__Directions for this task__. Translate this sentence from the mailing-list exchange below into Spanish: "As you know, Fedora stores the datastreams in one big xml file."

Thanks for your answers. That conforts me in the idea that the objects I wanted to store in FedoraCommons are not adapted for this kind of system. I'll impose to the users to split there archives in an acceptable number of files. They used to have a maximum of 1000 or 2000 datastreams (exceptionaly) and FC has correct answers' times. That will be the limit of my system.
Thank you again and greetings

I am wondering a little about the data model in play here. I may have missed an 
earlier part of this conversation, but I wonder if you could describe your 
domain problem a little, M. Jallud?
Perhaps we can find a more efficient and idiomatic way to use Fedora's CMA than 
is now obvious to you... to have more than a few dozen datastreams in a content 
model is very unusual and
implies the possibility of useful refactoring.

---
A. Soroka
Digital Research and Scholarship R&  D and Online Library Environment
the University of Virginia Library




On Dec 20, 2010, at 9:00 AM, Asger Askov Blekinge wrote:

>  Sounds about right, but this is not a hard limit.
>
>  As you know, Fedora stores the datastreams in one big xml file.

__Input data__.
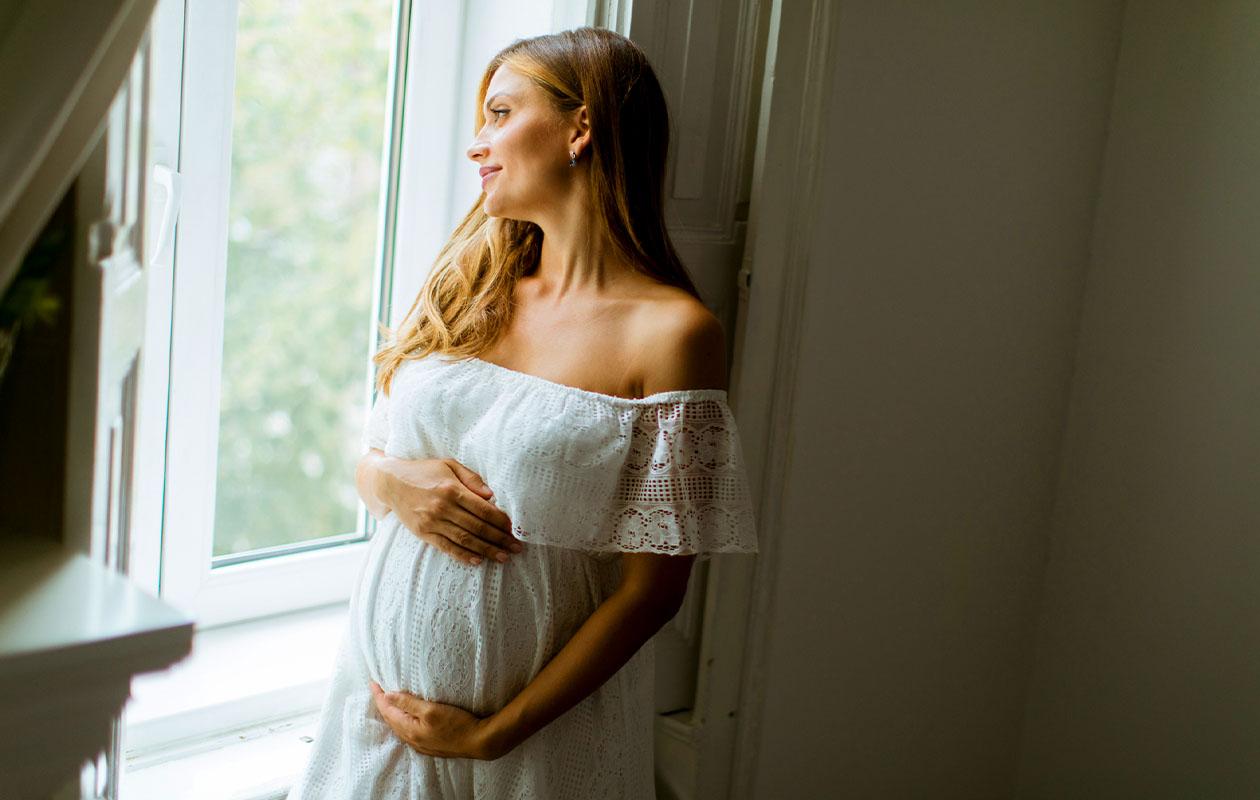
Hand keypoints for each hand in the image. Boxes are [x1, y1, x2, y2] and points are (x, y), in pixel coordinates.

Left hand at [368, 682, 506, 759]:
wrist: (478, 741)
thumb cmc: (456, 724)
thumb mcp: (431, 709)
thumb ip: (408, 702)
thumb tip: (387, 696)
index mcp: (409, 729)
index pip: (388, 710)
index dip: (379, 696)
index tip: (372, 683)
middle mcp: (412, 739)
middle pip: (391, 720)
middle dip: (383, 704)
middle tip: (377, 690)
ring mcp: (421, 744)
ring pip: (399, 727)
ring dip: (392, 713)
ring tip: (388, 703)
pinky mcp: (430, 745)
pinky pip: (408, 732)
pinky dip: (402, 721)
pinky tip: (406, 718)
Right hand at [374, 456, 520, 565]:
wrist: (390, 482)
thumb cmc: (424, 471)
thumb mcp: (449, 465)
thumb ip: (472, 479)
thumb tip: (492, 495)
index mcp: (452, 489)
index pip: (483, 509)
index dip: (501, 521)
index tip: (514, 529)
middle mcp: (442, 507)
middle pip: (477, 527)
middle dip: (499, 539)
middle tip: (516, 548)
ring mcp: (431, 522)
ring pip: (464, 540)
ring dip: (486, 550)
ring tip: (503, 557)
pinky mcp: (422, 533)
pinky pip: (446, 547)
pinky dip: (462, 555)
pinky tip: (477, 561)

__Written response__. Como sabes, Fedora almacena los datastreams en un gran archivo XML.